» EXCERPTED TEXT:
- Opening Delimiter -
Las Vegas Sun

March 28, 2024

Columnist Ruthe Deskin: Recalling the colorful Doby Doc

Ruthe Deskin is assistant to the publisher. Her column appears Thursdays. Reach her at [email protected].

Who remembers Doby Doc?

His real name was Robert Caudill, and he was a well-known character around these parts for many years. In his striped coveralls and white Stetson hat he cut quite a figure as the curator of a vast amount of early Western relics that were the tourist attractions for the Last Frontier Village on the Strip.

I first met Doby Doc when I was assigned to do a story on one of the Village's premier attractions -- a Chinese joss house that once served as a religious shrine for Chinese workers in Northern Nevada. How the building came into Doby Doc's possession was something of a mystery, but he had the entire facility reassembled on the grounds of the Last Frontier Village, which featured such attractions as an early Western jail, a saloon, a store and hundreds of relics of the days when the West was a real frontier.

In his later years Doby Doc became a fixture at the Horseshoe Club where his old friend and mentor, Benny Binion, employed him as a greeter. At one point in our relationship, Doby Doc agreed to an interview with the Sun's Judy Carlos and me. By this time the Last Frontier Village was just a memory and Doby had relocated his massive collection of antiques and Western memorabilia on several acres out on the Strip, past the Tropicana.
- Closing Delimiter -
» TASK LIST:
[1] Answer these from the Doby Doc column:
(a) What was Doby Doc's real name?
(b) What did the Chinese joss house once serve as?
(c) Who employed Doby Doc as a greeter at the Horseshoe Club?
[2] Carry the column on Doby Doc forward from its final sentence.
The material after this point is separate from the Doby Doc column.

» DATASET:
- Opening Delimiter -
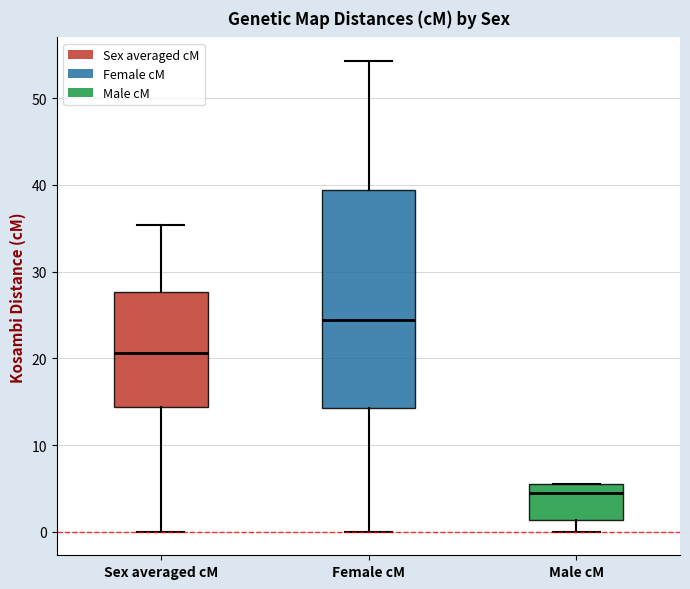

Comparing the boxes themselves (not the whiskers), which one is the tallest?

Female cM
- Closing Delimiter -
- Opening Delimiter -
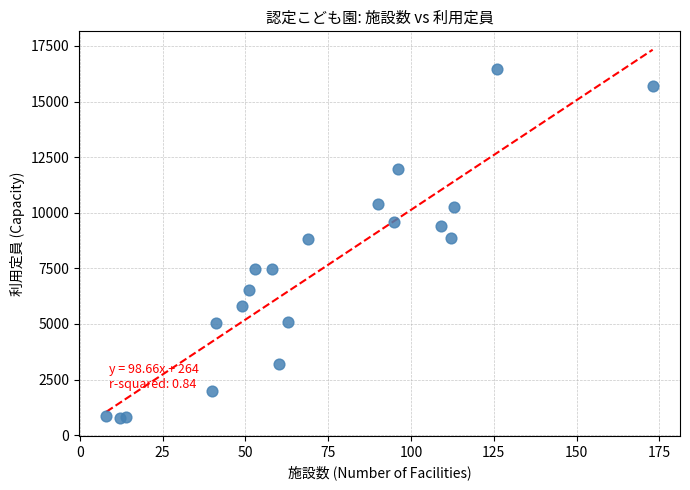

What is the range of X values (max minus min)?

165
- Closing Delimiter -
» TASK RESULTS:
[1]
(a) Robert Caudill
(b) A religious shrine for Chinese workers in Northern Nevada
(c) Benny Binion

[2]
Doby was mighty particular about the company he kept, so Judy and I felt quite complimented to be given a personal guided tour of his little kingdom. At one end of the acreage a huge hole had been dug. We asked him about it and he said it was meant to be a bomb shelter, but had never been completed. And that brings me to all the fuss about storing supplies for the possible chaos caused by Y2K.

I can recall during the beginning of the Cold War when people actually were building bomb shelters in their back yards and storing canned food, water, tools, flashlights, matches and whatever else came to mind to protect against a nuclear war. Not that any of it would have helped, but fear did clear stores of a lot of merchandise.

The situation is similar today as 2000 approaches and the possibility of a mass computer breakdown exists. People are being warned to prepare for the worst and stock supplies to carry them through a period of readjustment.

If Doby Doc were still around, you can be sure he would be stocking up on food, water and miscellaneous tools and whatever. Rather than worry myself over the situation, I think I'll just stick to a prayer that all will be well. Oh, maybe I'll buy an extra can of coffee, some canned food, batteries, candles and definitely a manual typewriter and some pens and pencils, just in case.

When nice people ask for a column mention, how can one say no? For Dr. Douglas Peterson, a note that the Southern Nevada Musical Arts Society's upcoming concert will feature famed pianist Voltaire Versoza performing a Mozart piano concerto. The Mozart-Hayden celebration will take place at 3 p.m. Sunday at UNLV's Artemus Ham Concert Hall. Tickets are available at the UNLV box office.

And, for Bea Soares, principal of R. Guild Gray school and board member of WE CAN Inc., a reminder that $25 will sponsor a disadvantaged child at the annual Teddy Bear Brunch. Tables are $250 for 10. If you'd like to make a child happy, send your donation to WE CAN Inc. No. 8, 100 S. Maryland Parkway, Las Vegas, NV 89104.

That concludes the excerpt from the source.